» Texte source
L'oblomovisme ou oblomovchtchina (en russe обломовщина) ou encore oblomoverie[1] est un mélange d'apathie, de léthargie, d'inertie, d'engourdissement, de rêverie inactive, qui se manifeste dans l'horreur du travail et de la prise de décision, la procrastination et le management « Pas de vague ».

Oblomovisme
Oblomov et son valet Zakhar

Origine du terme

Le terme, imaginé par Gontcharov, fait référence à l'apathie légendaire d’Oblomov, le héros éponyme du roman publié en 1859 par Ivan Gontcharov. C'est l'un des derniers mots du roman : lorsqu'on demande à Stolz, l'ami d'Oblomov, la cause de la mort de ce dernier, celui-ci répond : « La cause... quelle cause ! L'oblomovisme ! »[2].

Traduction

Selon Pierre Cahné, qui a préparé l'édition Gallimard, Oblomoverie correspond mieux au russe Oblomovchtchina en rendant de façon plus claire l'aspect péjoratif du terme. Le terme Oblomovisme efface quant à lui cette nuance péjorative[3].

Influence

En 1859, le critique littéraire russe Nikolaï Dobrolioubov publie dans Le Contemporain une critique du roman, en particulier de son personnage principal, intitulée Qu'est-ce que l'oblomoverie ? (Что такое обломовщина?[4]) qui fait date[5].

Pour le critique littéraire, « le roman décrit une société et trouve la clé des maux dont elle souffre[6] ». Après avoir affirmé la présence universelle[7] d'Oblomov et montré l'actualité de l'oblomoverie, Dobrolioubov termine son article ainsi :

« Gontcharov, qui a su comprendre notre oblomoverie et nous la montrer, n'a pas su cependant ne pas payer son écot à l'égarement collectif qui jusqu'à ce jour règne si puissamment dans notre société. Il a décidé d'enterrer l'oblomoverie et de prononcer son oraison funèbre : « Adieu vieille Oblomovka[8] ! Ton siècle est terminé », dit-il par la bouche de Stolz. Mais il ne dit pas la vérité. Toute la Russie qui a lu ou lira Oblomov ne sera pas d'accord. Non, l'Oblomovka, c'est notre mère patrie, ses possesseurs sont nos instituteurs, ses trois cents Zakhar sont toujours prêts à nous servir. En chacun de nous il y a une bonne part d'Oblomov et il est trop tôt pour prononcer son oraison funèbre. »

» Lignes fournies
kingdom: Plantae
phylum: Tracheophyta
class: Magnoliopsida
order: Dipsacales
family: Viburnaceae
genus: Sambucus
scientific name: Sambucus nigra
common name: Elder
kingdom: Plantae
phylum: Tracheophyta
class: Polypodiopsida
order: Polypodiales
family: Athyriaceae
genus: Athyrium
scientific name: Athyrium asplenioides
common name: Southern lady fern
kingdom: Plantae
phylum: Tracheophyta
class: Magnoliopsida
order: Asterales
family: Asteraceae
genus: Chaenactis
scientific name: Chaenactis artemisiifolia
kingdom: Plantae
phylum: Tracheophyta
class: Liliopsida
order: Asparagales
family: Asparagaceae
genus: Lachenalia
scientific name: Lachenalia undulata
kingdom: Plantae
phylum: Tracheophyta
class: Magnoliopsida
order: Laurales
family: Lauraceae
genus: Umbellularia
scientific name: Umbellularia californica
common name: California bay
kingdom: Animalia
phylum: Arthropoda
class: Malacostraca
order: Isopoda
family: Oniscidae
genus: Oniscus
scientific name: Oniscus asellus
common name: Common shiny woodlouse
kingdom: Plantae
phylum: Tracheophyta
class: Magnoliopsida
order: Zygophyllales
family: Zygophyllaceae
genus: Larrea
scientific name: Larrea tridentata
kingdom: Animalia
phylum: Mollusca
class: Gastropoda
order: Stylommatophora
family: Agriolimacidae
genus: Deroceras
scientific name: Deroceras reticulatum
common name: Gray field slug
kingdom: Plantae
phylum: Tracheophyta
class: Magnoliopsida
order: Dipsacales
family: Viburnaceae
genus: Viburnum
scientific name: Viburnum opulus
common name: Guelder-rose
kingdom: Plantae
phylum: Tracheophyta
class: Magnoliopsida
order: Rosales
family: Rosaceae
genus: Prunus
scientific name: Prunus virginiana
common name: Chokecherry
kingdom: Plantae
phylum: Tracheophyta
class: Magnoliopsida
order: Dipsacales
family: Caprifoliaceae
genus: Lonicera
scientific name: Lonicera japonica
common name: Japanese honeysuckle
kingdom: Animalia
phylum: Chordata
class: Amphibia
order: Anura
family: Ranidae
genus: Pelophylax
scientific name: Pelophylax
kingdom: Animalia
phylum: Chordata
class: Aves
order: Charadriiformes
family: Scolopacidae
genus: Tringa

» Travail demandé
a: Répondez à ces questions sur le texte sur l'oblomovisme :
(i) En quelle année Ivan Gontcharov a-t-il publié son roman ?
(ii) D'après Pierre Cahné, quelle nuance le terme « Oblomovisme » fait-il disparaître ?
(iii) Dans quelle publication Nikolaï Dobrolioubov fait-il paraître sa critique du roman ?
b: Prolongez le texte sur l'oblomovisme après sa dernière phrase.
Les lignes forment un matériau distinct du texte sur l'oblomovisme.

» Réponses fournies
a:
(i) En 1859.
(ii) La nuance péjorative.
(iii) Dans Le Contemporain.

b:
Nikolaï Dobrolioubov, Qu'est-ce que l'oblomoverie[9] ?

Cependant, la critique « socialisante » de Dobrolioubov introduit une confusion en prêtant à Gontcharov des intentions politiques qu'il n'avait pas, ce qui vaudra plus tard à l'auteur l'accusation de trahir le socialisme, cause qu'il n'avait jamais fait sienne[6].

Toujours en 1859, le critique Alexandre Droujinine, qui consacre aussi une étude au roman de Gontcharov, rejette la vision « politique » de Dobrolioubov et voit plutôt en Oblomov une incarnation de la pureté morale[10].

Plus tard, Lénine reprend le terme oblomovchtchina pour désigner péjorativement le mouvement menchevik[4].

Notes et références

  1. Bannour 1974, p. 9 et 115.
  2. Dans l'original : « Причина… какая причина! Обломовщина! ».
  3. Note 1 page 243 de Oblomov, Collection « Folio », p. 566.
  4. Bannour 1974, p. 115.
  5. Efim Etkind (dir.), Histoire de la littérature russe : Le temps du roman, p. 82.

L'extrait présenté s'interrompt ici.